California Senate Committee Passes All-Mail Ballot Bill

On April 21, the California Senate Elections Committee passed SB 163, which provides that in statewide elections, all voters will automatically receive a ballot in the postal mail. The bill would not affect non-statewide elections that are not held simultaneously with statewide elections. Polling places would continue to be open.

States that now send a ballot to all registered voters by postal mail are Oregon, Washington, and Colorado.

Oklahoma Senate Passes Bill Lowering Petition for Newly-Qualifying Parties from 5% to 3%

On the afternoon of April 22, the Oklahoma Senate passed HB 2181. As amended earlier in the Senate Rules Committee, it lowers the petition for a newly-qualifying party from 5% of the last vote cast, to 3% of the last gubernatorial vote.

The bill already passed the House at 1%. Now it goes back to the House, which is expected to approve the Senate version of the bill. Assuming the bill is signed into law, the number of signatures in 2016 for a newly-qualifying party will fall from 41,242 valid signatures to 24,745. The number of signatures in 2018 would also be 24,745. In 2014 the requirement had been 66,744.

The vote on the Senate floor was 37-4. Thanks to Wes Benedict for this news. The four Senators who voted “No” are: Mark Allen (R-Spiro), Larry Boggs (R-Wilburton), Ron Sharp (R-Shawnee), and Wayne Shaw (R-Grove).

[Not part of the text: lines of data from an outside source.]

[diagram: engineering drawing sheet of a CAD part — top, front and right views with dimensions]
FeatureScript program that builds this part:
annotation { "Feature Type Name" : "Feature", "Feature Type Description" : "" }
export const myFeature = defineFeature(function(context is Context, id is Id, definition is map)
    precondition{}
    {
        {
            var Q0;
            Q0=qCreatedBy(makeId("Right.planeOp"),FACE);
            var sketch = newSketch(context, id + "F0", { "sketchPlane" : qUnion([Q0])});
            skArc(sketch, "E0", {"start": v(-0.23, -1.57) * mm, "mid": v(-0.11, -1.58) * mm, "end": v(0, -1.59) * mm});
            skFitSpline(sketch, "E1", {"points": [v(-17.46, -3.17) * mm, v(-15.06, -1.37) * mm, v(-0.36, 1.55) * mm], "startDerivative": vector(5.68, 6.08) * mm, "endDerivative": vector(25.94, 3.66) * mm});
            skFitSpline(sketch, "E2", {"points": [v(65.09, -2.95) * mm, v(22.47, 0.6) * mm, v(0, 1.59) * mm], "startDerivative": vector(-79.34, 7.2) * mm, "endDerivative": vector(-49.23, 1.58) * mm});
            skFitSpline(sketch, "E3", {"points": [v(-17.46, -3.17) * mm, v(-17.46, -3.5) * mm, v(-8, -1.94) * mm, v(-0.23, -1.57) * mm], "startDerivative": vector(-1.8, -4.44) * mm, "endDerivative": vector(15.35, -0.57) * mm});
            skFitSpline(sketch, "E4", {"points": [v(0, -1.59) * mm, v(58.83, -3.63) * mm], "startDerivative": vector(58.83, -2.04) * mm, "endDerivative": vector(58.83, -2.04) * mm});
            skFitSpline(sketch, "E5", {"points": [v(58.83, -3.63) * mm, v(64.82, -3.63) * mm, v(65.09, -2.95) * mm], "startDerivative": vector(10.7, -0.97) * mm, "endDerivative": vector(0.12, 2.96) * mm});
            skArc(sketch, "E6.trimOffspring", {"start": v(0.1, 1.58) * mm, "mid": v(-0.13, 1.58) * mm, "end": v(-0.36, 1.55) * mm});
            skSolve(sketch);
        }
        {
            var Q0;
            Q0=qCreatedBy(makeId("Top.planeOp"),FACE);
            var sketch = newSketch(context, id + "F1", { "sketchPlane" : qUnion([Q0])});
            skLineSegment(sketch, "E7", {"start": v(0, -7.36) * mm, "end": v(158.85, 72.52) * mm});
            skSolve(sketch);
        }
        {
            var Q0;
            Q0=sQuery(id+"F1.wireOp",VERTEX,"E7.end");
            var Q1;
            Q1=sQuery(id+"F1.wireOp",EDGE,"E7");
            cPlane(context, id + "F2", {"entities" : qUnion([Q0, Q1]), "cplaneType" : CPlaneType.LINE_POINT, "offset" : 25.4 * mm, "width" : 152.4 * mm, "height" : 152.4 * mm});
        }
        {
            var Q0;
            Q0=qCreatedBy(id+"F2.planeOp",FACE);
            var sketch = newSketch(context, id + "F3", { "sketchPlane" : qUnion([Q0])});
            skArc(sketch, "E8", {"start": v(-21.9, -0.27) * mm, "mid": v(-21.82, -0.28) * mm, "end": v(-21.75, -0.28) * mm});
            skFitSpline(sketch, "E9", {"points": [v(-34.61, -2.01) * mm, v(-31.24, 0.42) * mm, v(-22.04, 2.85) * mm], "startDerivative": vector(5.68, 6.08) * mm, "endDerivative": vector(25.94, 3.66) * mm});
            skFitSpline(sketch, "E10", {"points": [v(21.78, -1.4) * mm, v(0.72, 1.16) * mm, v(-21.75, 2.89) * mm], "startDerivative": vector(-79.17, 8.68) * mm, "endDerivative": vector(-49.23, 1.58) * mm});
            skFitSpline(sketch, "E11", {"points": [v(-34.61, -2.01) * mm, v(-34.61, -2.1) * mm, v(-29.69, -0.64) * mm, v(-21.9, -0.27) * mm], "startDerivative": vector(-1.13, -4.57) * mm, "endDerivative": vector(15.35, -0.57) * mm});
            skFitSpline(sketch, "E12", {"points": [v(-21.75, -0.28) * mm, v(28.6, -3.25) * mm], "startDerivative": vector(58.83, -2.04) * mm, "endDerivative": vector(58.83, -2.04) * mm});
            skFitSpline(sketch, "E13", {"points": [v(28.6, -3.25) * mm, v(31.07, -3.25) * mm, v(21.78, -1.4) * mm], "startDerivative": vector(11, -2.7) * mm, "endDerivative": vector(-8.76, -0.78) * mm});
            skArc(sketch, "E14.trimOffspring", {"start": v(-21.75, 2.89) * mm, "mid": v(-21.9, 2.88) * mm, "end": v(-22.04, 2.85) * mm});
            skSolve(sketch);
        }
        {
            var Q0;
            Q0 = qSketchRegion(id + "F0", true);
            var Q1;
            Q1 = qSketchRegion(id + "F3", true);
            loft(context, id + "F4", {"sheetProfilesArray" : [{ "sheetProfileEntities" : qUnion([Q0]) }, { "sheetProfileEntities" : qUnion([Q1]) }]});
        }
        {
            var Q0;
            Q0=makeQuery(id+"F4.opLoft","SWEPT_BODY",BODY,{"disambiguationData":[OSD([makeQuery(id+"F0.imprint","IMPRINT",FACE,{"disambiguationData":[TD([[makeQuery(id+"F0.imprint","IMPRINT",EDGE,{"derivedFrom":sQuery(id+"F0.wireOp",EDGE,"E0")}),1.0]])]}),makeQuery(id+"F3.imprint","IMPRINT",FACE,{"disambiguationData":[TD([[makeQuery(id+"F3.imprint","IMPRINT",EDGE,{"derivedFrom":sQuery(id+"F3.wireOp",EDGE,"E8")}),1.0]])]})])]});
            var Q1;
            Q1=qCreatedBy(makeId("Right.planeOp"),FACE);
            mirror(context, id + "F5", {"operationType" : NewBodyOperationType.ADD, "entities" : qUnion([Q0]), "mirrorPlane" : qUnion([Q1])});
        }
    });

Alabama House Passes Bill Clarifying Which Felony Convictions Cause Loss of Voting Rights

The Alabama Constitution says that persons convicted of crimes of “moral turpitude” lose the right to vote, but the Constitution does not define “moral turpitude”. Each county has imposed its own definition in the past. On April 21 the Alabama House passed HB 344, which lists 38 types of felonies that disqualify a person from voting. Here is a copy of the bill.

Seventh Circuit Hears Oral Argument in Challenge to Limited Voting for Indianapolis Judicial Elections

On March 31, the Seventh Circuit held oral argument in Common Cause of Indiana v Individual Members of the Election Commission, 14-3300. The issue is the Indiana law that says for Indianapolis (Marion County), but no other county, the partisan election for trial court judges shall use limiting voting. No political party may run for more than half the seats that are up.

Although in theory independent candidates and the nominees of minor parties can run for these judicial seats, almost always, the only candidates on the general election ballot are Democrats and Republicans. Since neither of those parties can run for more than half the seats, the voters have no real choice. Typically, 16 judges are to be elected, but there are only eight Democrats and eight Republicans on the ballot, so the outcome of the election is a foregone conclusion.

Limited voting exists in Pennsylvania, Connecticut, and the District of Columbia, but in those places, it exists for government bodies with multiple members, such as city councils or school boards. The Indiana limited voting is different because trial court judges don’t sit together as a multiple-member body. Each judge handles his or her case load as an individual. The voters who challenged the Indiana system argue that voting must be meaningful, and when the typical election has a foregone conclusion, the election is not meaningful. The U.S. District Court in this case had invalidated the system. Here is a link to the oral argument, which lasts 30 minutes. The judges were Michael S. Kanne, a Reagan appointee; Ilana D. Rovner, a Bush Sr. appointee; and U.S. District Court Judge Theresa Springmann, a Bush Jr. appointee from Indiana. Judge Rover dominated the discussion and seems inclined to strike down the system, and to uphold the U.S. District Court decision.

Indianapolis has used limited voting since 2006.